TASK TO CARRY OUT ▸ Each line of the records is to be copied verbatim.

*** Opening of DATA IN THIS EXERCISE ***

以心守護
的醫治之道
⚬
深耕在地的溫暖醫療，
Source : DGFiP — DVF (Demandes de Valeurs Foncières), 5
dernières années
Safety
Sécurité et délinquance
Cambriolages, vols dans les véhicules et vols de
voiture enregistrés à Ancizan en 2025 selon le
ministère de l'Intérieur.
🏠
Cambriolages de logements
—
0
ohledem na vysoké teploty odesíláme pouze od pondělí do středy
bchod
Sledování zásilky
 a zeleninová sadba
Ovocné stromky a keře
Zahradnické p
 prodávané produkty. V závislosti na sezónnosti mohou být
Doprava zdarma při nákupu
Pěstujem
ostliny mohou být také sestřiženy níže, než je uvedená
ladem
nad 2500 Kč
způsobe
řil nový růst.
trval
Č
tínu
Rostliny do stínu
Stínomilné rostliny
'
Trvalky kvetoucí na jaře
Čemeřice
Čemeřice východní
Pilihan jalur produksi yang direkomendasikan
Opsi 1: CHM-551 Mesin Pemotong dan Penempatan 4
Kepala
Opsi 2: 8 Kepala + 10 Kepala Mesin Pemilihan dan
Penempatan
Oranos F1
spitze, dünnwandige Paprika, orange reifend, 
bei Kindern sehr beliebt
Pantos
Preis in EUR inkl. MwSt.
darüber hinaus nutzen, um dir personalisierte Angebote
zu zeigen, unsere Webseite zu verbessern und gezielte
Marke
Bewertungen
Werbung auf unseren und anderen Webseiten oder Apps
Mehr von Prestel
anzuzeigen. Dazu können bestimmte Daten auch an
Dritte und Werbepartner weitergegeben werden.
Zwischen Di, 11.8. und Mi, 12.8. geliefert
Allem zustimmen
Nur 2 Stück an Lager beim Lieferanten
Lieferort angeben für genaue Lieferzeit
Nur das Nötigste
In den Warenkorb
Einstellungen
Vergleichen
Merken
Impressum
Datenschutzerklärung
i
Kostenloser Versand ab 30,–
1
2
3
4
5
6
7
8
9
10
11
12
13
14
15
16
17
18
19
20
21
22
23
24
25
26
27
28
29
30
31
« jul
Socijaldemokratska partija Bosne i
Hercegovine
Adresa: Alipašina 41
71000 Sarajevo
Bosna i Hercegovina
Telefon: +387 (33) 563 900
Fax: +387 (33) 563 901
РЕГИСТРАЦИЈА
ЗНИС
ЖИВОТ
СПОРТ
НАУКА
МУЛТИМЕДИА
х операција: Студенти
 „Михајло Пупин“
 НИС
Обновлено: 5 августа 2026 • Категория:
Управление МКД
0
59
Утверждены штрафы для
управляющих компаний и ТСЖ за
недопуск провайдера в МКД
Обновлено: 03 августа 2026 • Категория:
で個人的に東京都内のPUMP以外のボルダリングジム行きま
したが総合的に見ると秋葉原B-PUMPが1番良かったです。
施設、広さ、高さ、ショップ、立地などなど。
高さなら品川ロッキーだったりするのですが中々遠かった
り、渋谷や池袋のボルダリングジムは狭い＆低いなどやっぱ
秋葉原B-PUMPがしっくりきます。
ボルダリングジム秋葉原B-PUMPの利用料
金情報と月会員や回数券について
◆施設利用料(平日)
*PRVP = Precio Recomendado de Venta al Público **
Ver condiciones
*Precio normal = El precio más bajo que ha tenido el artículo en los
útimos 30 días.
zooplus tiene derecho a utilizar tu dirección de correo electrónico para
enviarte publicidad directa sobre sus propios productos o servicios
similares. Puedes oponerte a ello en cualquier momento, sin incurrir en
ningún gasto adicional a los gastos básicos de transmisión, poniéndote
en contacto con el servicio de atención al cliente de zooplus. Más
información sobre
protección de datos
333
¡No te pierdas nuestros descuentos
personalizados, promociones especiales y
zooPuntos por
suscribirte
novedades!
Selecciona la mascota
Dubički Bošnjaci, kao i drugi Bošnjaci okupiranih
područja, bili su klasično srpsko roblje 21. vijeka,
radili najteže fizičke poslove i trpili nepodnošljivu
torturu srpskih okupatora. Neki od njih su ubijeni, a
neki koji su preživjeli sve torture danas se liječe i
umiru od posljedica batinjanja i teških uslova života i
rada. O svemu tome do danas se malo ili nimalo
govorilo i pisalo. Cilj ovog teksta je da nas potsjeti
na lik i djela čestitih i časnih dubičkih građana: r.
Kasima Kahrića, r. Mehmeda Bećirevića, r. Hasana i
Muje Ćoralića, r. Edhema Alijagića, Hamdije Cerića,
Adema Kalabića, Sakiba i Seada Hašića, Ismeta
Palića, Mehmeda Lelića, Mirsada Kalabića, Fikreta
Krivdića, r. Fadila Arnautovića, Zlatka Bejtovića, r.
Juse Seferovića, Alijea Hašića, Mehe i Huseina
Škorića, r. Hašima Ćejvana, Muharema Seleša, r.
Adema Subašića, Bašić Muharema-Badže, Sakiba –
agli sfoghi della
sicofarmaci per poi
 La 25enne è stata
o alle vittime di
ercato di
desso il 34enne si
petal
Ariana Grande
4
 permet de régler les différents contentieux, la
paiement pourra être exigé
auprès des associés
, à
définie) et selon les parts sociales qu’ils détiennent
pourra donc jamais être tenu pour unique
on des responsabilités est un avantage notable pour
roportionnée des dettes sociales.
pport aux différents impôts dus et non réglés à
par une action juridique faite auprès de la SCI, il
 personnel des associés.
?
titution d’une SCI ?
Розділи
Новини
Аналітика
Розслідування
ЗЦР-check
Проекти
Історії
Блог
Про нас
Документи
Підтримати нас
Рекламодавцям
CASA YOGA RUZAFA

*** Close of DATA IN THIS EXERCISE ***

TASK RESULT ▸
以心守護
的醫治之道
⚬
深耕在地的溫暖醫療，
Source : DGFiP — DVF (Demandes de Valeurs Foncières), 5
dernières années
Safety
Sécurité et délinquance
Cambriolages, vols dans les véhicules et vols de
voiture enregistrés à Ancizan en 2025 selon le
ministère de l'Intérieur.
🏠
Cambriolages de logements
—
0
ohledem na vysoké teploty odesíláme pouze od pondělí do středy
bchod
Sledování zásilky
 a zeleninová sadba
Ovocné stromky a keře
Zahradnické p
 prodávané produkty. V závislosti na sezónnosti mohou být
Doprava zdarma při nákupu
Pěstujem
ostliny mohou být také sestřiženy níže, než je uvedená
ladem
nad 2500 Kč
způsobe
řil nový růst.
trval
Č
tínu
Rostliny do stínu
Stínomilné rostliny
'
Trvalky kvetoucí na jaře
Čemeřice
Čemeřice východní
Pilihan jalur produksi yang direkomendasikan
Opsi 1: CHM-551 Mesin Pemotong dan Penempatan 4
Kepala
Opsi 2: 8 Kepala + 10 Kepala Mesin Pemilihan dan
Penempatan
Oranos F1
spitze, dünnwandige Paprika, orange reifend, 
bei Kindern sehr beliebt
Pantos
Preis in EUR inkl. MwSt.
darüber hinaus nutzen, um dir personalisierte Angebote
zu zeigen, unsere Webseite zu verbessern und gezielte
Marke
Bewertungen
Werbung auf unseren und anderen Webseiten oder Apps
Mehr von Prestel
anzuzeigen. Dazu können bestimmte Daten auch an
Dritte und Werbepartner weitergegeben werden.
Zwischen Di, 11.8. und Mi, 12.8. geliefert
Allem zustimmen
Nur 2 Stück an Lager beim Lieferanten
Lieferort angeben für genaue Lieferzeit
Nur das Nötigste
In den Warenkorb
Einstellungen
Vergleichen
Merken
Impressum
Datenschutzerklärung
i
Kostenloser Versand ab 30,–
1
2
3
4
5
6
7
8
9
10
11
12
13
14
15
16
17
18
19
20
21
22
23
24
25
26
27
28
29
30
31
« jul
Socijaldemokratska partija Bosne i
Hercegovine
Adresa: Alipašina 41
71000 Sarajevo
Bosna i Hercegovina
Telefon: +387 (33) 563 900
Fax: +387 (33) 563 901
РЕГИСТРАЦИЈА
ЗНИС
ЖИВОТ
СПОРТ
НАУКА
МУЛТИМЕДИА
х операција: Студенти
 „Михајло Пупин“
 НИС
Обновлено: 5 августа 2026 • Категория:
Управление МКД
0
59
Утверждены штрафы для
управляющих компаний и ТСЖ за
недопуск провайдера в МКД
Обновлено: 03 августа 2026 • Категория:
で個人的に東京都内のPUMP以外のボルダリングジム行きま
したが総合的に見ると秋葉原B-PUMPが1番良かったです。
施設、広さ、高さ、ショップ、立地などなど。
高さなら品川ロッキーだったりするのですが中々遠かった
り、渋谷や池袋のボルダリングジムは狭い＆低いなどやっぱ
秋葉原B-PUMPがしっくりきます。
ボルダリングジム秋葉原B-PUMPの利用料
金情報と月会員や回数券について
◆施設利用料(平日)
*PRVP = Precio Recomendado de Venta al Público **
Ver condiciones
*Precio normal = El precio más bajo que ha tenido el artículo en los
útimos 30 días.
zooplus tiene derecho a utilizar tu dirección de correo electrónico para
enviarte publicidad directa sobre sus propios productos o servicios
similares. Puedes oponerte a ello en cualquier momento, sin incurrir en
ningún gasto adicional a los gastos básicos de transmisión, poniéndote
en contacto con el servicio de atención al cliente de zooplus. Más
información sobre
protección de datos
333
¡No te pierdas nuestros descuentos
personalizados, promociones especiales y
zooPuntos por
suscribirte
novedades!
Selecciona la mascota
Dubički Bošnjaci, kao i drugi Bošnjaci okupiranih
područja, bili su klasično srpsko roblje 21. vijeka,
radili najteže fizičke poslove i trpili nepodnošljivu
torturu srpskih okupatora. Neki od njih su ubijeni, a
neki koji su preživjeli sve torture danas se liječe i
umiru od posljedica batinjanja i teških uslova života i
rada. O svemu tome do danas se malo ili nimalo
govorilo i pisalo. Cilj ovog teksta je da nas potsjeti
na lik i djela čestitih i časnih dubičkih građana: r.
Kasima Kahrića, r. Mehmeda Bećirevića, r. Hasana i
Muje Ćoralića, r. Edhema Alijagića, Hamdije Cerića,
Adema Kalabića, Sakiba i Seada Hašića, Ismeta
Palića, Mehmeda Lelića, Mirsada Kalabića, Fikreta
Krivdića, r. Fadila Arnautovića, Zlatka Bejtovića, r.
Juse Seferovića, Alijea Hašića, Mehe i Huseina
Škorića, r. Hašima Ćejvana, Muharema Seleša, r.
Adema Subašića, Bašić Muharema-Badže, Sakiba –
agli sfoghi della
sicofarmaci per poi
 La 25enne è stata
o alle vittime di
ercato di
desso il 34enne si
petal
Ariana Grande
4
 permet de régler les différents contentieux, la
paiement pourra être exigé
auprès des associés
, à
définie) et selon les parts sociales qu’ils détiennent
pourra donc jamais être tenu pour unique
on des responsabilités est un avantage notable pour
roportionnée des dettes sociales.
pport aux différents impôts dus et non réglés à
par une action juridique faite auprès de la SCI, il
 personnel des associés.
?
titution d’une SCI ?
Розділи
Новини
Аналітика
Розслідування
ЗЦР-check
Проекти
Історії
Блог
Про нас
Документи
Підтримати нас
Рекламодавцям
CASA YOGA RUZAFA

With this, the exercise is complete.